Seth Cramer has pointed out that Palantir’s valuation is the lowest he’s seen in a long time, and he’s also identified two other AI companies that he believes will perform well. The comment comes amid a surge of interest in artificial‑intelligence firms, many of which are trading at premium multiples that have sparked debate about whether the hype is justified.
For those of us watching the crypto markets, the timing is notable. The fear‑greed index sits at an extreme‑fear level, and both Bitcoin and Ethereum are only nudging up by a few percent. In such a risk‑averse environment, investors often look for assets that can offer steady growth without the volatility that crypto typically brings. AI stocks, especially those that are perceived as undervalued, may become an attractive alternative.

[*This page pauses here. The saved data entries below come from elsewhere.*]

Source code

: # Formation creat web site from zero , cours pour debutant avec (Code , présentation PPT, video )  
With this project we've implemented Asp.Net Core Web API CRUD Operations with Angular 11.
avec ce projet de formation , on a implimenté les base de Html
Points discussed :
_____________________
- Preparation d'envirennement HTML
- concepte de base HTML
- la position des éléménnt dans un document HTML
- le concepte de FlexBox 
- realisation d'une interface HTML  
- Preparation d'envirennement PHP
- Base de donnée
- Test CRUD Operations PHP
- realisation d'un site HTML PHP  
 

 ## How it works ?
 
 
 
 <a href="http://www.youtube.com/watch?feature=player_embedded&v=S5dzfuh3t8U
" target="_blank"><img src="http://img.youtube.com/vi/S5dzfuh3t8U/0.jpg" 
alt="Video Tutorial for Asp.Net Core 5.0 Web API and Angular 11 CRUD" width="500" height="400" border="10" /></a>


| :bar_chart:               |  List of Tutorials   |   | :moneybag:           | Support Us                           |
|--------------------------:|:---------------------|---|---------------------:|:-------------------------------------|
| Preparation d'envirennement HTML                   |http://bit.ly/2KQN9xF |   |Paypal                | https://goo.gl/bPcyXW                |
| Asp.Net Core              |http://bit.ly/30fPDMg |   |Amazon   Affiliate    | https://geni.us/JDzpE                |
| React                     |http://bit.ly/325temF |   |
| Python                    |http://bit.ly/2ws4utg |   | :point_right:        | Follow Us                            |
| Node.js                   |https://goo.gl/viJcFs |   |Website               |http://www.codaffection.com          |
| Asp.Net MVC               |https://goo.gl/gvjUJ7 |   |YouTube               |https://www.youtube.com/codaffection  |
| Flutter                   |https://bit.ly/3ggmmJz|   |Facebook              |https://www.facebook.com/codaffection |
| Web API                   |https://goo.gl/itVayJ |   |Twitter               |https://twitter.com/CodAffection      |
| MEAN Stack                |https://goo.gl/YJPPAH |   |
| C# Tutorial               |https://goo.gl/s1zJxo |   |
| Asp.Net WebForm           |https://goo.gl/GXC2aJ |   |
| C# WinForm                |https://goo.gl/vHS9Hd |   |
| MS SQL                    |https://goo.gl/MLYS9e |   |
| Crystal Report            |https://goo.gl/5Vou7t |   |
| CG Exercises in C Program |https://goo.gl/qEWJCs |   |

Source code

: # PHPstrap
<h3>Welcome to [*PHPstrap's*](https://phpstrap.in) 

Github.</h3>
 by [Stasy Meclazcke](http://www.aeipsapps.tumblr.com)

Beyond the headline, other developments underscore the broader shift. Securitize’s move to bring its own stock onto Solana, Infineon’s €570 million acquisition of a sensor portfolio, and a major Wall Street bank’s bullish call on the bottom of the crypto cycle all point to a landscape where technology and finance are increasingly intertwined. These trends suggest that while crypto is still moving, its momentum may be influenced by the ebb and flow of investor sentiment toward more traditional tech plays.
Looking ahead, retail readers should watch how the AI sector evolves—particularly any earnings surprises or product launches that could validate Cramer’s optimism—and how corporate moves like on‑chain token listings might reshape the way we think about ownership and liquidity in both crypto and traditional markets.